Article -
Cathay ou Catai (chinois simplifié : 契丹, qidan) est l'ancien nom donné, en Asie centrale et en Europe, au nord de la Chine. Il fut popularisé en Occident par Marco Polo qui désigna sous ce terme le royaume de Kubilai Khan dans son Livre des Merveilles. C'est une transcription de Kitai ou Khitans, le nom d'un peuple qui fonda un État puissant dans le nord de la Chine, du Xe au XIIe siècle[1]. On a longtemps pu considérer le Cathay comme différent de la Chine, parce qu'avant sa réunification en 1276, le Cathay désignait la Chine du Nord, par opposition à la Chine du Sud (le Manzi de Marco Polo), qui était notamment celle des empereurs Song.

Dénominations de la Chine

Fig. 1 Chataio d'après une carte de Fra Mauro ca. 1450, (le sud est en haut).

Consigne -
Citez mot pour mot l'article ci-dessus sur le Cathay, en entier.

Données affichées -
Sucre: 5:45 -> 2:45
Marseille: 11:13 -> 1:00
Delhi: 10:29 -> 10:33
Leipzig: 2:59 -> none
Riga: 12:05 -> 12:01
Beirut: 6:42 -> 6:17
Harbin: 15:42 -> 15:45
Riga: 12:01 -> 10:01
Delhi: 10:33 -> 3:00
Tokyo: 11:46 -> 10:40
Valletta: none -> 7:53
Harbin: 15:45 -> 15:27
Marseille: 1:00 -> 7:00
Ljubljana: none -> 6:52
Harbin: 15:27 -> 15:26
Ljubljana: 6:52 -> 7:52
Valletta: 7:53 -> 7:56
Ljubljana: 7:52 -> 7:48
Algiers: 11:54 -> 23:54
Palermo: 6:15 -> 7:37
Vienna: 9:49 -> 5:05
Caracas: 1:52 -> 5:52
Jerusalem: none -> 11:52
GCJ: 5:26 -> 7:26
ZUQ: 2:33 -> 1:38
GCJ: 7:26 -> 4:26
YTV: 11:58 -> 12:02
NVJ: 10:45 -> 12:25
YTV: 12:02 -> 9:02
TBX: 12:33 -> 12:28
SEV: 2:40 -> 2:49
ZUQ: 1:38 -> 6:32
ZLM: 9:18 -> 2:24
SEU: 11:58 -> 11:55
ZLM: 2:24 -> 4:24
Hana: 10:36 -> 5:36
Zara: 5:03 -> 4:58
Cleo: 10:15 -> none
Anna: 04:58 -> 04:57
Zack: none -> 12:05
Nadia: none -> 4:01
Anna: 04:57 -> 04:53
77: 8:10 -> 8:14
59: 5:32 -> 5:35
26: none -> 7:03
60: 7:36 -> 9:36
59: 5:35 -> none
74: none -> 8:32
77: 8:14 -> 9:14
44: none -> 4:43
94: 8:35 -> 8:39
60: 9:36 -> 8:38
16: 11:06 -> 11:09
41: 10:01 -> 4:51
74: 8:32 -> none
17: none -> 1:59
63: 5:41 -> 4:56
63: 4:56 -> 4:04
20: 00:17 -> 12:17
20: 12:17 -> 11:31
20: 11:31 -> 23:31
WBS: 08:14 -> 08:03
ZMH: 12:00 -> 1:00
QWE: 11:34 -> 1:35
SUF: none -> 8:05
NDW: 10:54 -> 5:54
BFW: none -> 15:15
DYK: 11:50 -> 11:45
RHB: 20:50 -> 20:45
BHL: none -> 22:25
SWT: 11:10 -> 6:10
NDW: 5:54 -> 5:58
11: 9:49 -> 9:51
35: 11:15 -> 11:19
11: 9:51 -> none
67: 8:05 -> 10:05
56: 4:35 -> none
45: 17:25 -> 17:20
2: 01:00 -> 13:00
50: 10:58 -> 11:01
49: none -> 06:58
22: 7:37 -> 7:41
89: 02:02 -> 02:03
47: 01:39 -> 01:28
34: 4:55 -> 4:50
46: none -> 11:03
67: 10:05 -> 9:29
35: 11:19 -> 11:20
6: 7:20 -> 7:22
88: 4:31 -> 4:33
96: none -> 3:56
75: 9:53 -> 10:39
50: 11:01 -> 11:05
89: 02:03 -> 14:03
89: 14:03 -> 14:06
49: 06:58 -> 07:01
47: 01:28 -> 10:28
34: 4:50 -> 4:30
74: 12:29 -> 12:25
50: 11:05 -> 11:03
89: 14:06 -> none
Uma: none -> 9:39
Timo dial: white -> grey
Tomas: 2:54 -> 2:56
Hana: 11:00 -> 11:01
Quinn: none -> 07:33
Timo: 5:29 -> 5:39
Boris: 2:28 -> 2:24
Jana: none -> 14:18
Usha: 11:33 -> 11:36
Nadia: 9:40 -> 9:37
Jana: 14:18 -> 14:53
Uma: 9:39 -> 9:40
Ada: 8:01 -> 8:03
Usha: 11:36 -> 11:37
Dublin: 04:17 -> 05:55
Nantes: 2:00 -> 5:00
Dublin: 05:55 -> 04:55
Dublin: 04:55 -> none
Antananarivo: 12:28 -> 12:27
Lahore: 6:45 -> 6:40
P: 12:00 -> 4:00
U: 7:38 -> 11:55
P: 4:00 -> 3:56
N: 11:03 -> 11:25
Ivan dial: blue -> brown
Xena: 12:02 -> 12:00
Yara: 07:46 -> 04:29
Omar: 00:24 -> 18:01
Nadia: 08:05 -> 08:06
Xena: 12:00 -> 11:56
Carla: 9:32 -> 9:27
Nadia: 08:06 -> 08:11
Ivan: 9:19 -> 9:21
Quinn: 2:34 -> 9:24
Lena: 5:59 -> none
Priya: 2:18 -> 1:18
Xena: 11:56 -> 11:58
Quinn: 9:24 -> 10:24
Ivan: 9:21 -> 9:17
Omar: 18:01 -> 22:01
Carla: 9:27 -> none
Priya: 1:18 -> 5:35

Réponse -
Cathay ou Catai (chinois simplifié : 契丹, qidan) est l'ancien nom donné, en Asie centrale et en Europe, au nord de la Chine. Il fut popularisé en Occident par Marco Polo qui désigna sous ce terme le royaume de Kubilai Khan dans son Livre des Merveilles. C'est une transcription de Kitai ou Khitans, le nom d'un peuple qui fonda un État puissant dans le nord de la Chine, du Xe au XIIe siècle[1]. On a longtemps pu considérer le Cathay comme différent de la Chine, parce qu'avant sa réunification en 1276, le Cathay désignait la Chine du Nord, par opposition à la Chine du Sud (le Manzi de Marco Polo), qui était notamment celle des empereurs Song.

Dénominations de la Chine

Fig. 1 Chataio d'après une carte de Fra Mauro ca. 1450, (le sud est en haut).